Officials await decision from FCC on impact of tower in Ellicott City

Project halted

deadline for completion looms

April 09, 2001|By Jamie Smith Hopkins | Jamie Smith Hopkins,SUN STAFF

Government officials hope that months of debate over an emergency communications tower in Ellicott City - sparked by plans to put it near the historic district - will conclude soon, but they say they're stuck in limbo.

State officials who want to build the tower, county administrators who want to use it and preservationists with the Maryland Historical Trust drafted a "memorandum of agreement" last month that outlines ways the state would limit the tower's impact if it were built next to Howard County District Court, several hundred feet from Ellicott City's historic district.

The state promises, among other things, to keep logos off the tower and to plant trees around it.

But state officials can't restart construction of the tower on the contested site - or opt for another location - unless the Federal Communications Commission approves.

The FCC ordered a stop to the work in February after residents asked the agency to look into the matter.

"We just want them to move forward - give us a decision one way or another," said Ed Ryan, the state's assistant director for wireless communications. "The biggest problem with the process [is] there are no deadlines. It can drag on for years."
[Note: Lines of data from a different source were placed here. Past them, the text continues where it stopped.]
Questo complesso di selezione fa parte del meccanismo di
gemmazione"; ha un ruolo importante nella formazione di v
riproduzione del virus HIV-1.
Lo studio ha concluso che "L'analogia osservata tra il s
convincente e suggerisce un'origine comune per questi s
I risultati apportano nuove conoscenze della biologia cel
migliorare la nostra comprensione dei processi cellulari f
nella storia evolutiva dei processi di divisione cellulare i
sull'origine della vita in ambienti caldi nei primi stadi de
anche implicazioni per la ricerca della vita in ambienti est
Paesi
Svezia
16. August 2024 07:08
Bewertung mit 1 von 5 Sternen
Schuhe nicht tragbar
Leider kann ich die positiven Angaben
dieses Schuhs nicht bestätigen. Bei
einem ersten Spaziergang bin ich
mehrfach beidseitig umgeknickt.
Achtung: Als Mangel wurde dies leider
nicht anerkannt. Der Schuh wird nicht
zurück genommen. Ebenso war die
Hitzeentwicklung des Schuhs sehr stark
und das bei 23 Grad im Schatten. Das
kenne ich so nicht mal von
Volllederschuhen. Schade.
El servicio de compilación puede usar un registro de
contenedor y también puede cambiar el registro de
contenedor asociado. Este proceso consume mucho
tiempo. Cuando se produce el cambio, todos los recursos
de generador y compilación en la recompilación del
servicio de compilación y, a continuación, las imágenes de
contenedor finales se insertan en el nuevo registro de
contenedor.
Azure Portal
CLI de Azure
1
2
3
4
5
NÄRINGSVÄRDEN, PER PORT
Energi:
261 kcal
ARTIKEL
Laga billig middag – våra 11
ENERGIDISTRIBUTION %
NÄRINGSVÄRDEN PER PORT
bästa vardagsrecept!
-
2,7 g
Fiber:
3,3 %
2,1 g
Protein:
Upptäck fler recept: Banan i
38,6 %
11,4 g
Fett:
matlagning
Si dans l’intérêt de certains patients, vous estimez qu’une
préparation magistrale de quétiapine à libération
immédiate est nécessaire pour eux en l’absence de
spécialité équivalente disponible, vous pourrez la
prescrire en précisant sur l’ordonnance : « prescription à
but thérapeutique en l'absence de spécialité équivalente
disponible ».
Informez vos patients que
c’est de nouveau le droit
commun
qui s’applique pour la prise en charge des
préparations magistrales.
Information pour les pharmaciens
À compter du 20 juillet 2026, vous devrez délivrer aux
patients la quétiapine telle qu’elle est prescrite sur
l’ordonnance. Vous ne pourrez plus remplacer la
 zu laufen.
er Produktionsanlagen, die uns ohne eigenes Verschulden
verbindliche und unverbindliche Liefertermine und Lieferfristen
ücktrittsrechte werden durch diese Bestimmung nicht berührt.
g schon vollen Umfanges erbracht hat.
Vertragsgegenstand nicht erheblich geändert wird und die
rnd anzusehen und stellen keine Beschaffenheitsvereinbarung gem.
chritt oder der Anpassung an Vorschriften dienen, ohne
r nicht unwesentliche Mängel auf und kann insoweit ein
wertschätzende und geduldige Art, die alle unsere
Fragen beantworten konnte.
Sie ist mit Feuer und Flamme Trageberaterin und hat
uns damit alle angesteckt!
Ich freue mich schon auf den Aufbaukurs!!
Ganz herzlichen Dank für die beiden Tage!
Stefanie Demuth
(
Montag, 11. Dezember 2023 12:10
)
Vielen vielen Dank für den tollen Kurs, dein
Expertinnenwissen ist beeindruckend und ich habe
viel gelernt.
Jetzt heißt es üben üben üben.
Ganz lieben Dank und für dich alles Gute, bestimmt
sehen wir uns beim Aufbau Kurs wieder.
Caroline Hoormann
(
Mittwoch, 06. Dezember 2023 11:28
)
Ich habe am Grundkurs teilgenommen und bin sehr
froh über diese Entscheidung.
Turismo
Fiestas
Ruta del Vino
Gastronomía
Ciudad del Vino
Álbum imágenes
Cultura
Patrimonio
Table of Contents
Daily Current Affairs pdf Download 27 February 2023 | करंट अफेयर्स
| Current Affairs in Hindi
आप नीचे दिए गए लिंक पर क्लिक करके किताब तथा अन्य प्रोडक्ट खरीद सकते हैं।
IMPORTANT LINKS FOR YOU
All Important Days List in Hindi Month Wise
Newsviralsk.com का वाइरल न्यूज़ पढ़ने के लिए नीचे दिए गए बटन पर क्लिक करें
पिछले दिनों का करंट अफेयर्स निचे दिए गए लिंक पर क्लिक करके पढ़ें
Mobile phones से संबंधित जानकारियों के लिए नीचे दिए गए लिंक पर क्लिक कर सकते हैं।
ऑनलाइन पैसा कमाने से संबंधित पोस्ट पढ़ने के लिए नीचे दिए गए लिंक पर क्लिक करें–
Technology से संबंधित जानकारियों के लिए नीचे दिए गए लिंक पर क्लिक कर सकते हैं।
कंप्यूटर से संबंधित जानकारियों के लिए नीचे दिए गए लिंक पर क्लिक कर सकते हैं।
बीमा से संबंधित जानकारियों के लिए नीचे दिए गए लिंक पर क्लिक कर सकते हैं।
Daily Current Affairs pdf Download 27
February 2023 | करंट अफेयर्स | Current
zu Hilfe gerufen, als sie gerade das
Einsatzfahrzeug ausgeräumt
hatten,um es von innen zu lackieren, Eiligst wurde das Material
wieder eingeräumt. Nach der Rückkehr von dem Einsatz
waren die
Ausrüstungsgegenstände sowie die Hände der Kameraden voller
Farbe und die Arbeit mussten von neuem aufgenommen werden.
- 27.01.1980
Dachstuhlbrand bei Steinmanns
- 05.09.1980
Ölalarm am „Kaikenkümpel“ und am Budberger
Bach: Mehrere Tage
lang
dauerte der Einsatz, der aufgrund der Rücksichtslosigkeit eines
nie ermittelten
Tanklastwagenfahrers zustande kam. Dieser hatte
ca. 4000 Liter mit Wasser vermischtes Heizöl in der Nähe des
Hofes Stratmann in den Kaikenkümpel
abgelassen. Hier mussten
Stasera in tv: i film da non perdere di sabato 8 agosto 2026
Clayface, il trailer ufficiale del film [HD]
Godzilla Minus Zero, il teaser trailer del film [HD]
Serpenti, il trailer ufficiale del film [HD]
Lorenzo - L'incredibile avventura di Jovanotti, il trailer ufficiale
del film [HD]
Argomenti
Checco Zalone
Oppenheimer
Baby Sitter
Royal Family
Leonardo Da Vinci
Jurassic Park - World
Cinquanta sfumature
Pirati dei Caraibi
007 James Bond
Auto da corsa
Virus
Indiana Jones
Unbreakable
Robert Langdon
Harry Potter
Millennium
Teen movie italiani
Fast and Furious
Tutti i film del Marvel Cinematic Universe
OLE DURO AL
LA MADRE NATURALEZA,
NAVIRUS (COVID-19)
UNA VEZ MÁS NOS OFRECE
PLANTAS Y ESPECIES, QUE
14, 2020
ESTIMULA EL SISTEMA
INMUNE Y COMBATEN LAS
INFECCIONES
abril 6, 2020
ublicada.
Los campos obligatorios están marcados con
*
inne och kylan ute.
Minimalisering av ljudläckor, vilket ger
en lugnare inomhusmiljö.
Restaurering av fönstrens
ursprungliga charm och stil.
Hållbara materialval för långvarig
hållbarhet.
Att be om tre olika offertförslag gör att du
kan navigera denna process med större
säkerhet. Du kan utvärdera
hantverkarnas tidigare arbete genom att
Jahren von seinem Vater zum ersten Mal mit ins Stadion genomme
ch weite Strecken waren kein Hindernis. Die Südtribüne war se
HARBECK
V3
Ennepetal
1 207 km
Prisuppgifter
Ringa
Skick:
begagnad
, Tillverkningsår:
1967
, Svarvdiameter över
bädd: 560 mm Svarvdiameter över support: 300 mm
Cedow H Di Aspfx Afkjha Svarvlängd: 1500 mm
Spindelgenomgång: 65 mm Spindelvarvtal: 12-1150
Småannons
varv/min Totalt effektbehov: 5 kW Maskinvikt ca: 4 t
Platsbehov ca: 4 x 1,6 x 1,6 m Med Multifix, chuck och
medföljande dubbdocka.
Residents and activists who protested the site had asked state officials months ago to consider county-owned land on Rogers Avenue, farther from the historic homes and shops on Ellicott City's Main Street and nearby.

They argued that the 340-foot tower, topped by an 18-foot antenna, would be a modern intrusion into the quaint 19th-century mill town.

Bob Brown, a Main Street attorney who opposes the District Court site, said no one is trying to keep a tower from being built in Ellicott City. "Move it back, that's all we're saying - and not very far," he said.

Others - from firefighters to some Main Street merchants - have contended that the District Court site is ideal for communications, and they worry that delays could jeopardize the project.

The tower is part of plans by the state and county to upgrade their communications systems and fix reception problems - including dead spots on Main Street that vexed public safety workers during a 1999 fire.

How close the FCC is to issuing a decision is unclear. Meribeth McCarrick, an agency spokeswoman, said she can't give a timeline. Staff members hope both sides will agree to a site, she said.

Alan Ferragamo, deputy director of the county Department of Public Works, said it's his understanding that the FCC wants an assessment of the tower's impact on nearby historic properties, to be sent in after the agency approves a memorandum of agreement.

The FCC would give residents 30 days to comment on the study, he said.

Ferragamo is getting nervous because the state had planned to finish building the tower last month.

Officials wanted more than a year to test and correct problems with the communications equipment, he said.

The deadline for the entire process - set by the FCC, which issues licenses for communications towers - is February 2003, Ferragamo said. If the deadline isn't met, they will lose their license. Officials acquired the license after another jurisdiction lost it by getting off schedule, he added.

"There's talk of maybe getting an extension, but we can't count on that," he said. "These are very precious licenses."